Every licensed nurse is overseen by the Board of Nursing in his or her state. That board regulates the licenses, continuing education, and any complaints filed against the nurses in the state. If someone files a complaint against you with the nursing board, an investigation process will begin. Here's what you need to know about that process.

Will You Be Notified?

In most cases, when a complaint is filed against you, the nursing board will notify you before they launch their investigation. That notification will include information about the nature of the complaint, as well as an indication of whether or not they are formally launching an investigation into the matter.

However, if the nursing board has reason to believe that notifying you of the complaint could hinder the investigation or affect the process in a negative manner, they may not actually tell you until the investigation itself is complete. This is within their legal rights in an effort to preserve the integrity of the investigative process.

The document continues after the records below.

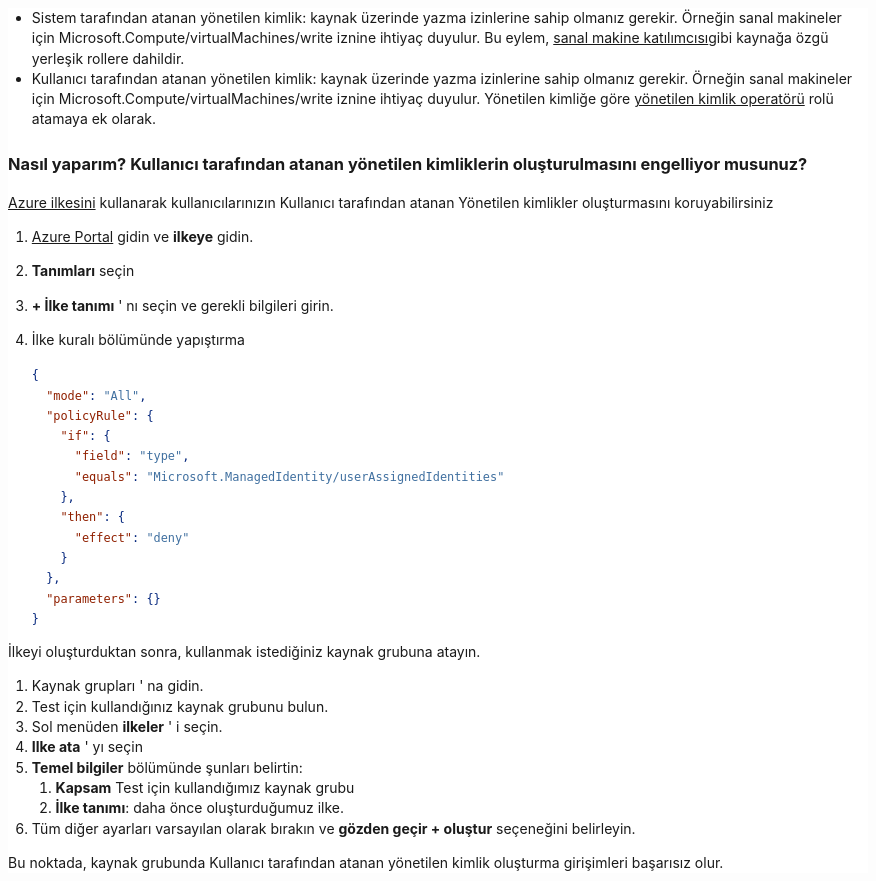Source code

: - Sistem tarafından atanan yönetilen kimlik: kaynak üzerinde yazma izinlerine sahip olmanız gerekir. Örneğin sanal makineler için Microsoft.Compute/virtualMachines/write iznine ihtiyaç duyulur. Bu eylem, [sanal makine katılımcısı](../../role-based-access-control/built-in-roles.md#virtual-machine-contributor)gibi kaynağa özgü yerleşik rollere dahildir.
- Kullanıcı tarafından atanan yönetilen kimlik: kaynak üzerinde yazma izinlerine sahip olmanız gerekir. Örneğin sanal makineler için Microsoft.Compute/virtualMachines/write iznine ihtiyaç duyulur. Yönetilen kimliğe göre [yönetilen kimlik operatörü](../../role-based-access-control/built-in-roles.md#managed-identity-operator) rolü atamaya ek olarak.

### <a name="how-do-i-prevent-the-creation-of-user-assigned-managed-identities"></a>Nasıl yaparım? Kullanıcı tarafından atanan yönetilen kimliklerin oluşturulmasını engelliyor musunuz?

[Azure ilkesini](../../governance/policy/overview.md) kullanarak kullanıcılarınızın Kullanıcı tarafından atanan Yönetilen kimlikler oluşturmasını koruyabilirsiniz

1. [Azure Portal](https://portal.azure.com) gidin ve **ilkeye** gidin.
2. **Tanımları** seçin
3. **+ İlke tanımı** ' nı seçin ve gerekli bilgileri girin.
4. İlke kuralı bölümünde yapıştırma
    
    ```json
    {
      "mode": "All",
      "policyRule": {
        "if": {
          "field": "type",
          "equals": "Microsoft.ManagedIdentity/userAssignedIdentities"
        },
        "then": {
          "effect": "deny"
        }
      },
      "parameters": {}
    }
    
    ```

İlkeyi oluşturduktan sonra, kullanmak istediğiniz kaynak grubuna atayın.

1. Kaynak grupları ' na gidin.
2. Test için kullandığınız kaynak grubunu bulun.
3. Sol menüden **ilkeler** ' i seçin.
4. **Ilke ata** ' yı seçin
5. **Temel bilgiler** bölümünde şunları belirtin:
    1. **Kapsam** Test için kullandığımız kaynak grubu
    1. **İlke tanımı**: daha önce oluşturduğumuz ilke.
6. Tüm diğer ayarları varsayılan olarak bırakın ve **gözden geçir + oluştur** seçeneğini belirleyin.

Bu noktada, kaynak grubunda Kullanıcı tarafından atanan yönetilen kimlik oluşturma girişimleri başarısız olur.
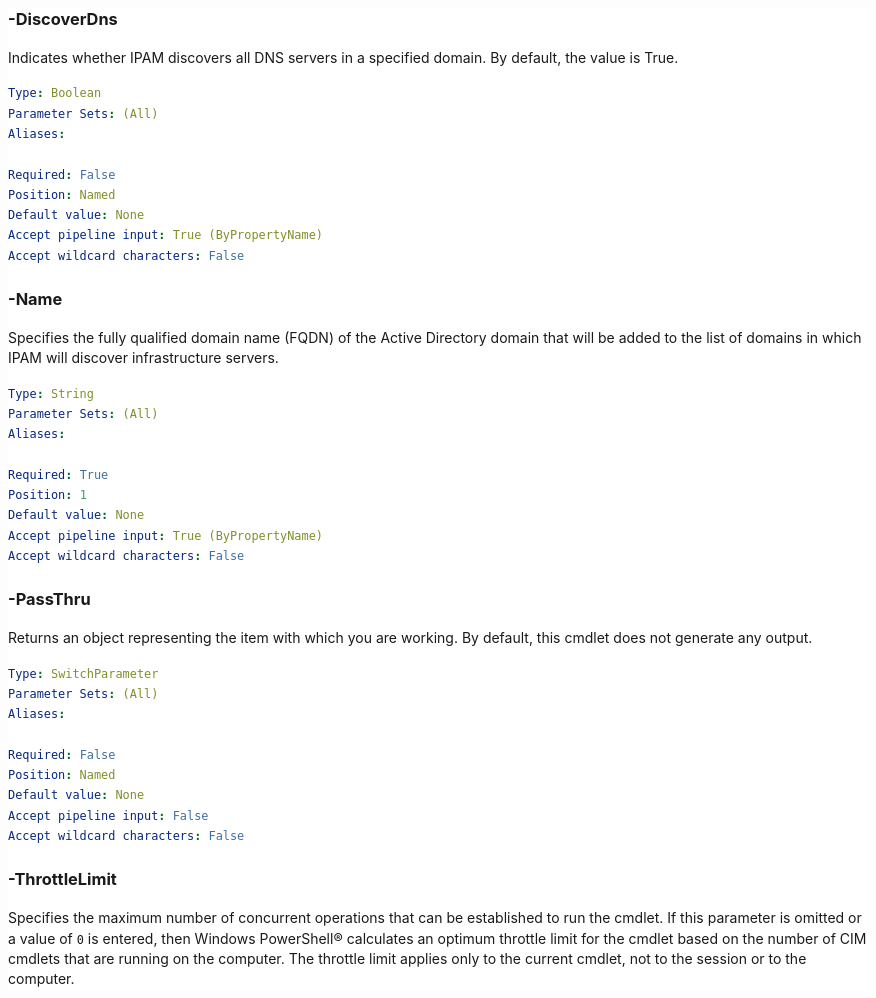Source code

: ### -DiscoverDns
Indicates whether IPAM discovers all DNS servers in a specified domain.
By default, the value is True.

```yaml
Type: Boolean
Parameter Sets: (All)
Aliases: 

Required: False
Position: Named
Default value: None
Accept pipeline input: True (ByPropertyName)
Accept wildcard characters: False
```

### -Name
Specifies the fully qualified domain name (FQDN) of the Active Directory domain that will be added to the list of domains in which IPAM will discover infrastructure servers.

```yaml
Type: String
Parameter Sets: (All)
Aliases: 

Required: True
Position: 1
Default value: None
Accept pipeline input: True (ByPropertyName)
Accept wildcard characters: False
```

### -PassThru
Returns an object representing the item with which you are working.
By default, this cmdlet does not generate any output.

```yaml
Type: SwitchParameter
Parameter Sets: (All)
Aliases: 

Required: False
Position: Named
Default value: None
Accept pipeline input: False
Accept wildcard characters: False
```

### -ThrottleLimit
Specifies the maximum number of concurrent operations that can be established to run the cmdlet.
If this parameter is omitted or a value of `0` is entered, then Windows PowerShell® calculates an optimum throttle limit for the cmdlet based on the number of CIM cmdlets that are running on the computer.
The throttle limit applies only to the current cmdlet, not to the session or to the computer.
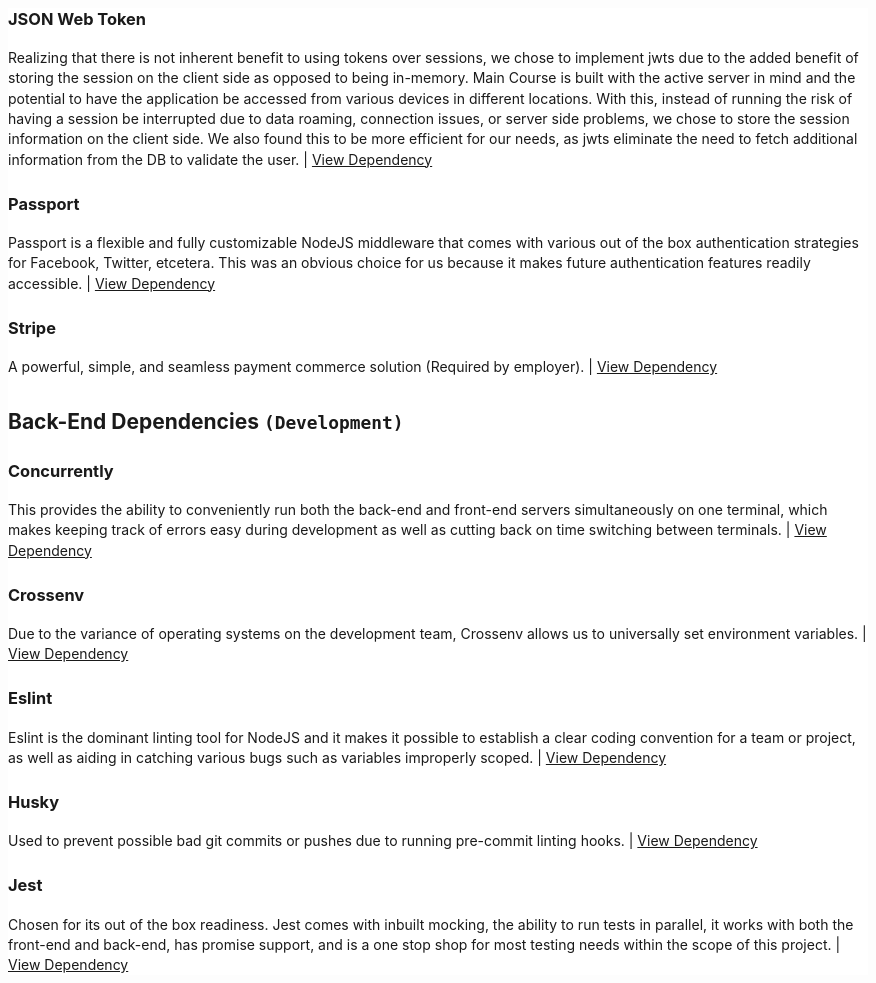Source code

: ### JSON Web Token

Realizing that there is not inherent benefit to using tokens over sessions, we chose to implement jwts due to the added benefit of storing the session on the client side as opposed to being in-memory. Main Course is built with the active server in mind and the potential to have the application be accessed from various devices in different locations. With this, instead of running the risk of having a session be interrupted due to data roaming, connection issues, or server side problems, we chose to store the session information on the client side. We also found this to be more efficient for our needs, as jwts eliminate the need to fetch additional information from the DB to validate the user. | [View Dependency](https://www.npmjs.com/package/jsonwebtoken)

### Passport

Passport is a flexible and fully customizable NodeJS middleware that comes with various out of the box authentication strategies for Facebook, Twitter, etcetera. This was an obvious choice for us because it makes future authentication features readily accessible. | [View Dependency](http://www.passportjs.org/)

### Stripe

A powerful, simple, and seamless payment commerce solution (Required by employer). | [View Dependency](https://stripe.com/)


## Back-End Dependencies ```(Development)```

### Concurrently

This provides the ability to conveniently run both the back-end and front-end servers simultaneously on one terminal, which makes keeping track of errors easy during development as well as cutting back on time switching between terminals. | [View Dependency](https://www.npmjs.com/package/concurrently)

### Crossenv

Due to the variance of operating systems on the development team, Crossenv allows us to universally set environment variables. | [View Dependency](https://www.npmjs.com/package/cross-env)

### Eslint

Eslint is the dominant linting tool for NodeJS and it makes it possible to establish a clear coding convention for a team or project, as well as aiding in catching various bugs such as variables improperly scoped. | [View Dependency](https://eslint.org/)

### Husky

Used to prevent possible bad git commits or pushes due to running pre-commit linting hooks. | [View Dependency](https://github.com/typicode/husky)

### Jest

Chosen for its out of the box readiness. Jest comes with inbuilt mocking, the ability to run tests in parallel, it works with both the front-end and back-end, has promise support, and is a one stop shop for most testing needs within the scope of this project. | [View Dependency](https://jestjs.io/)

How Long Will the Investigation Take?

The length of the investigation can vary widely depending on the circumstances surrounding the case. It could be over in as little as a few months, or it may continue for as long as a year or more. There is no single guideline or deadline by which a nursing complaint investigation must be completed.

What Happens During the Investigation?

During the investigation, the nursing board will review the complaint that was filed, talk with the complainant, review the patient's case files as well as any other relevant information from the period in question, and gather any other evidence that they deem beneficial.

Once all of the evidence is gathered, they will review the details to determine if they believe that there was a violation in the care provided. If not, the case will be closed with no further action. In some cases, it is closed and the complaint is stricken from your record entirely. This usually happens when there is no foundation for the complaint. However, if the nursing board has any reason to have concerns going forward, they may leave the complaint on your record for a predetermined period of time so that it is available as evidence if something else should happen.

What If the Nursing Board Finds a Violation?

If the nursing board determines that a violation did occur, you will be reprimanded. The result of this reprimand can vary depending on the severity of the violation. It could be anything from mandatory restitution payment to license loss and potential criminal charges.

You may also be given a chance to attend a settlement conference, in which the nursing board reaches a settlement agreement with the complainant, and you will be bound to the terms of that agreement.